Mais otimista, o professor da Fundação Getúlio Vargas, Luiz Carlos Cabrera, referência internacional na área de gestão de pessoas, afirma que “as relações de trabalho progrediram no mundo todo, as equipes globais se estruturaram sem a dificuldade dos vistos de trabalho ou mesmo de entrada em certos países. O esforço coletivo superou as barreiras legais e criou uma força de trabalho efetivamente global, mas cada um vivendo no seu país.”
“O conceito de fraternidade inclui o paradigma do respeito ao indivíduo, à cultura e à natureza, elementos interligados e codependentes da produção e distribuição da riqueza no planeta”
Cabrera ressalta que o mundo superou “o preconceito contra o trabalho feito em casa, caiu o estereótipo do trabalhador que, sem controles rígidos, deixaria de ser produtivo, e aumentaram as interações entre níveis diversos da hierarquia organizacional, trazendo uma enorme surpresa para alguns ‘chefes’, que descobriram haver inteligência fora da sala da diretoria”.
Essa relação entre o global e o local tem impactos culturais relevantes. Para a antropóloga Suzana Larangeira, “a reinversão de valores, o olhar direcionado ao ‘outro’, a mudança de um capitalismo exagerado para um pós-capitalismo humanitário fornece prenúncios de uma mudança significativa e otimista. Ao mesmo tempo em que, nas redes sociais, compartilhamos assuntos banalizados, supérfluos e efêmeros, vemos populações inteiras de seguidores mobilizados em ações e atitudes para o bem comum nas sociedades”.

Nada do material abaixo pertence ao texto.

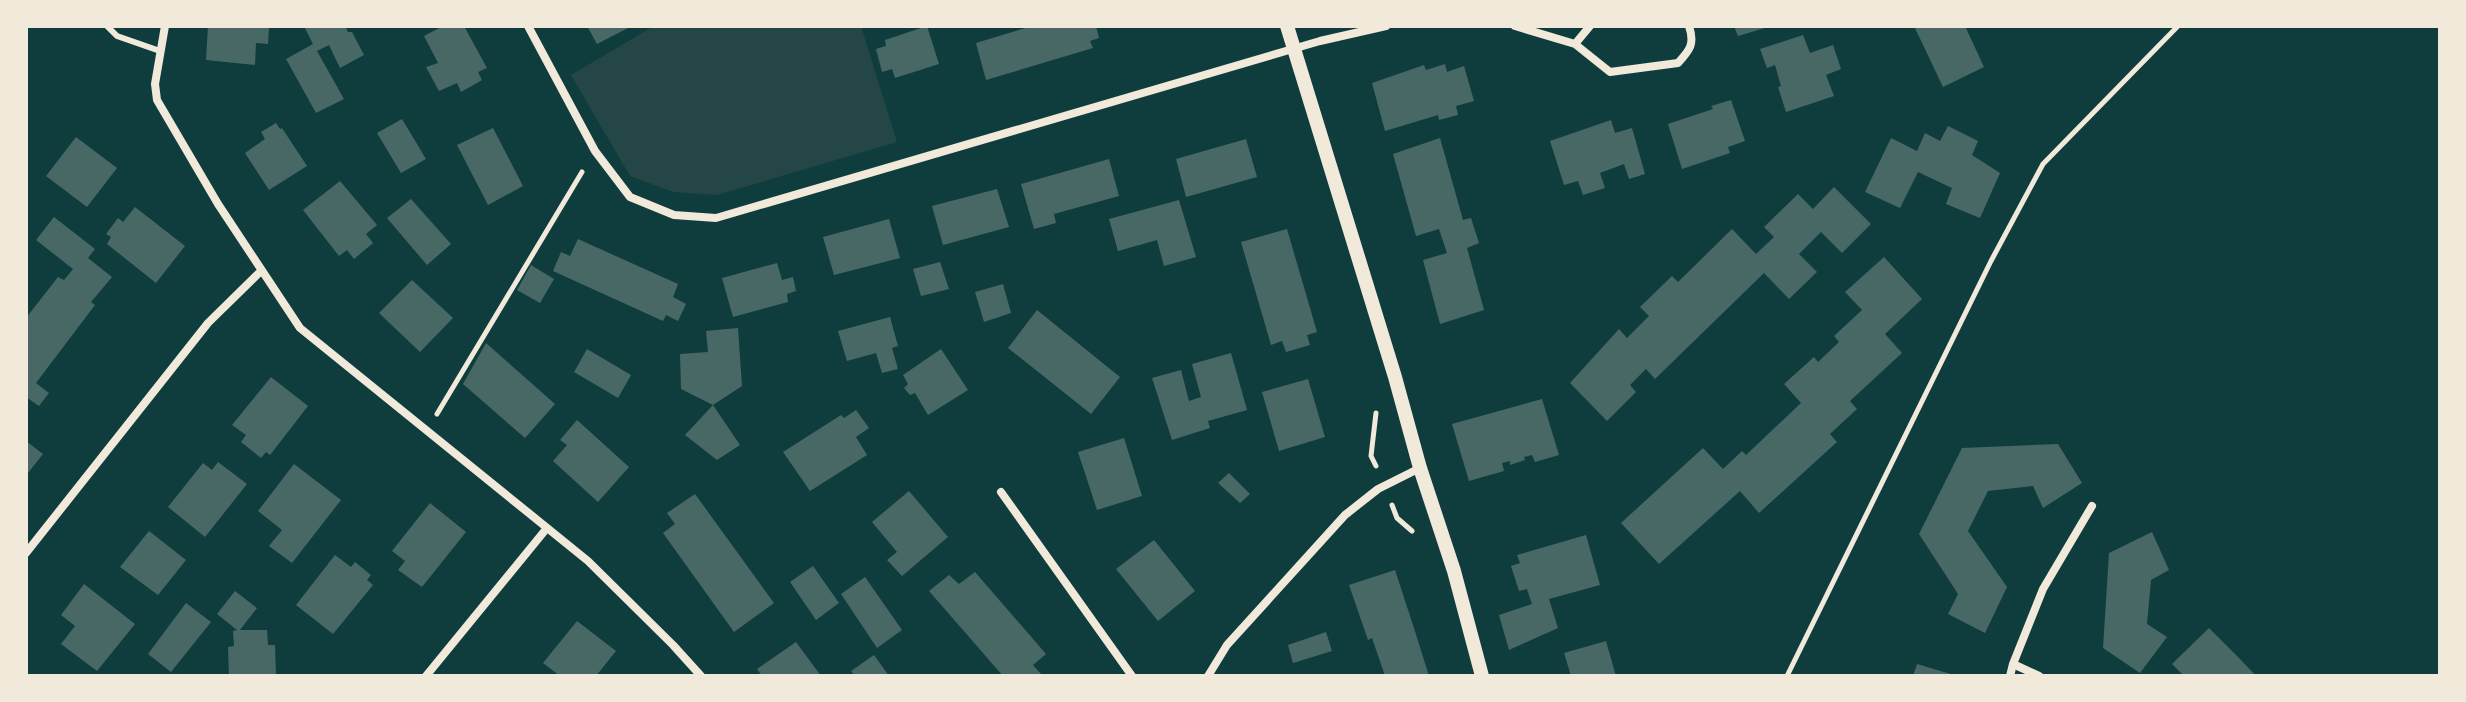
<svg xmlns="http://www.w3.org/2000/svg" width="2466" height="702" font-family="'DM Sans',sans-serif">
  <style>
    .green { fill: #244646 }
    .building { fill: #486865 }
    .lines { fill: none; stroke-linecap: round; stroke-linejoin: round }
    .path { stroke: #f1e9da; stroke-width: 5 }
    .service { stroke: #f1e9da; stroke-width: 6 }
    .minor { stroke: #f1e9da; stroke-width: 8 }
    .tertiary { stroke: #f1e9da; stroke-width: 14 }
  </style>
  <rect width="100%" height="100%" fill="#0f3d3e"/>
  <path class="green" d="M654,26H861L897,142L717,195L673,192L630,176L571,75Z"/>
  <path class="building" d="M208,26L269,28L268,44L256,43L255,65L206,60Z
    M304,26H345L348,32H352L364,55L340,68L329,45L317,51L344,99L316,113L286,59L313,44Z
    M443,26H464L487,68L478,72L482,80L461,92L457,83L439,91L426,67L438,63L424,36Z
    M587,26H632L597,44Z
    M927,26L939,64L895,78L892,69L882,72L876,49L886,46L885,40Z
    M1032,26H1096L1099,38L1090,41L1093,48L986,80L976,43Z
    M1734,26H1768V27L1738,36Z
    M1914,26H1965L1984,67L1943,87Z
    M1803,35L1810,53L1833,45L1841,69L1826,75L1834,96L1786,112L1778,87L1781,86L1775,65L1767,68L1760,49Z
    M1445,64L1447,72L1464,66L1474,101L1456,106L1458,115L1439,120L1438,115L1385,131L1372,83L1424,65L1426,70Z
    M1731,100L1745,141L1728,147L1730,153L1682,169L1668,124L1713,109L1711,106Z
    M402,119L426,159L401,173L377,133Z
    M1611,120L1615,133L1632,128L1645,174L1629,179L1624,164L1600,173L1605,188L1583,195L1578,181L1564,185L1550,141Z
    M276,123L280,129L282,128L307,166L269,190L245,153L265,139L261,132Z
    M1948,126L1978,141L1972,155L2000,173L1980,218L1946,204L1952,188L1918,172L1900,208L1865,192L1891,138L1917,151L1925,133L1940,141Z
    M493,128L523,186L488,205L457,145Z
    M76,137L117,168L87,207L46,176Z
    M1440,138L1463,220L1471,218L1479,243L1467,248L1484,310L1440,324L1423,260L1447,253L1439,229L1416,236L1393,154Z
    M1246,139L1257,177L1186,197L1176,159Z
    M1109,159L1119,196L1054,214L1056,223L1034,229L1021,184Z
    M340,181L377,225L366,234L373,243L354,259L347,250L339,256L303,210Z
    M1834,187L1871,224L1842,253L1821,232L1799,254L1817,272L1789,299L1764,273L1655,379L1646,369L1630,385L1636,392L1607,421L1570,383L1619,329L1627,338L1649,316L1640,307L1672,276L1678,282L1732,229L1756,254L1774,237L1764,227L1798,194L1813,209Z
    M997,189L1009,227L943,245L932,206Z
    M411,199L451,244L427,265L387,218Z
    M1179,200L1196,257L1164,266L1157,240L1118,251L1109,219Z
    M135,207L185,246L156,283L107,244L111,237L106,234L118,218L123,222Z
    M54,217L95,249L88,258L112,277L91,302L95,305L36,383L49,393L39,406L26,397V318L58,277L64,280L73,269L36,240Z
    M889,219L900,258L834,275L823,237Z
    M1287,229L1317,332L1307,335L1310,345L1286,352L1282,341L1271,345L1241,242Z
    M578,239L678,284L673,297L686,304L678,321L666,315L663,321L553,271L561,252L570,256Z
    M1884,257L1922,299L1885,334L1902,353L1850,401L1857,409L1830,434L1837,442L1759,513L1740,491L1659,564L1621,523L1703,448L1723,469L1742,451L1746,455L1801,403L1784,384L1814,357L1818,362L1839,342L1834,336L1862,310L1845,292Z
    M940,262L949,289L921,296L913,269Z
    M777,263L782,280L793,277L796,291L787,294L788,302L733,317L722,278Z
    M531,265L554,279L540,303L517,290Z
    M412,280L453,318L420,352L379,313Z
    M1003,284L1011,313L984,322L975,292Z
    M1037,310L1120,377L1091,414L1008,348Z
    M890,317L898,346L892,348L898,369L882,373L876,353L847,361L838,331Z
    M738,328L742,386L713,405L681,389L680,354L708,352L706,331Z
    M486,343L555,404L525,438L463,384Z
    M587,349L631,375L618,398L574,372Z
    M941,349L968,390L928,415L915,393L910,395L904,388L908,384L903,375Z
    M1231,353L1247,410L1208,421L1210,428L1172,440L1152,378L1181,370L1189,401L1201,397L1192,364Z
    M271,377L308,406L270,455L266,452L261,458L241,442L246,435L232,425Z
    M1308,379L1325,437L1279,451L1262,392Z
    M1542,399L1559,455L1535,462L1532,455L1524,457L1525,460L1510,465V461L1502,463L1504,471L1469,481L1452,424Z
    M713,405L740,445L717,460L685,435Z
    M856,410L869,428L856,437L867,455L810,491L783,452L841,415L844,418Z
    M577,420L629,467L598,502L553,461L567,445L560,440Z
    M1124,438L1142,496L1097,510L1078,452Z
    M26,441L43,454L28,473L26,471Z
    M2058,444L2082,483L2043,508L2033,486L1988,491L1968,531L2007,587L1985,633L1948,614L1958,594L1919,534L1962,448Z
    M218,462L247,484L205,537L168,507L203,463L212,470Z
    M294,464L341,500L292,563L269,546L282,530L258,511Z
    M1229,473L1250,494L1240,503L1218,483Z
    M909,491L948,537L902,576L887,560L897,552L872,522Z
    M695,494L774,603L734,632L663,533L675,524L667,513Z
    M430,503L466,532L422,587L398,570L405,561L392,551Z
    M149,531L186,560L158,595L120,567Z
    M2152,532L2169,570L2151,580L2147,624L2167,637L2140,673L2103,648L2109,553Z
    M1586,535L1600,585L1549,599L1558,628L1509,650L1499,615L1532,604L1527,589L1519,591L1511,566L1520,563L1517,555Z
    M1154,540L1195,591L1158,621L1116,569Z
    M335,555L351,567L355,562L371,575L367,580L373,585L333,634L296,605Z
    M813,566L839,603L816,620L790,582Z
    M1395,570L1413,625L1429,676H1385L1372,638L1368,640L1349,585Z
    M975,572L1046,654L1033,665L1041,674L1039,676H1003L929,591L949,575L959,584Z
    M865,577L902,630L877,648L841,594Z
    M84,584L135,624L97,671L61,644L75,626L61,615Z
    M235,591L257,608L240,630H267L268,645H275L276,676H229L228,647L234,646L233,631L237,630L217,614Z
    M186,603L211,622L171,672L148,654Z
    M577,621L616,651L596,676H560L543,663Z
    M2209,628L2240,659L2256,676H2184L2172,664Z
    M1326,632L1332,651L1293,663L1288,645Z
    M1606,641L1616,676H1571L1564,653Z
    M796,642L821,676H762L757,669Z
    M874,655L889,676H855L851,671Z
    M1917,664L1954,675V676H1913Z"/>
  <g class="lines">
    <path class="path" d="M437,414L582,172
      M1376,466L1371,456L1376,413
      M1392,505L1397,518L1412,531
      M1787,676L1991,261L2043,164L2178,26"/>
    <path class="service" d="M107,26L117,36L160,51"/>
    <path class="minor" d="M165,26L155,84L157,100L218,204L300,328L588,561L673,645L701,676
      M528,26L595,151L630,197L674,215L716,218L1320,41L1386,26
      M1515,26L1575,44L1610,72L1678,63C1690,50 1695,44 1689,26
      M1575,44L1590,26
      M1001,492L1132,676
      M26,553L208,323L261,271
      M2013,664L2043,589L2092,506
      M426,676L547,528
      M1208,676L1227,645L1345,515L1378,489L1420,468
      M2010,676L2013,664L2039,676"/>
    <path class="tertiary" d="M1287,26L1395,377L1420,468L1454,571L1482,676"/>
  </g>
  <rect width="2466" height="702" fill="none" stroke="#f1e9da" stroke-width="56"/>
</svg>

Luiz Carlos Cabrera, Suzana Larangeira. Tecnologias amigas do meio ambiente, como carros elétricos e agricultura sustentável, fazem parte do novo desenho global
O conceito de fraternidade ganha contornos cada vez mais amplos e inclui, como Francisco destacou em sua encíclica, o paradigma do respeito ao indivíduo, à cultura e à natureza, elementos interligados e codependentes da produção e distribuição da riqueza no planeta.
Afinal, lembra o pontífice, somos todos irmãos.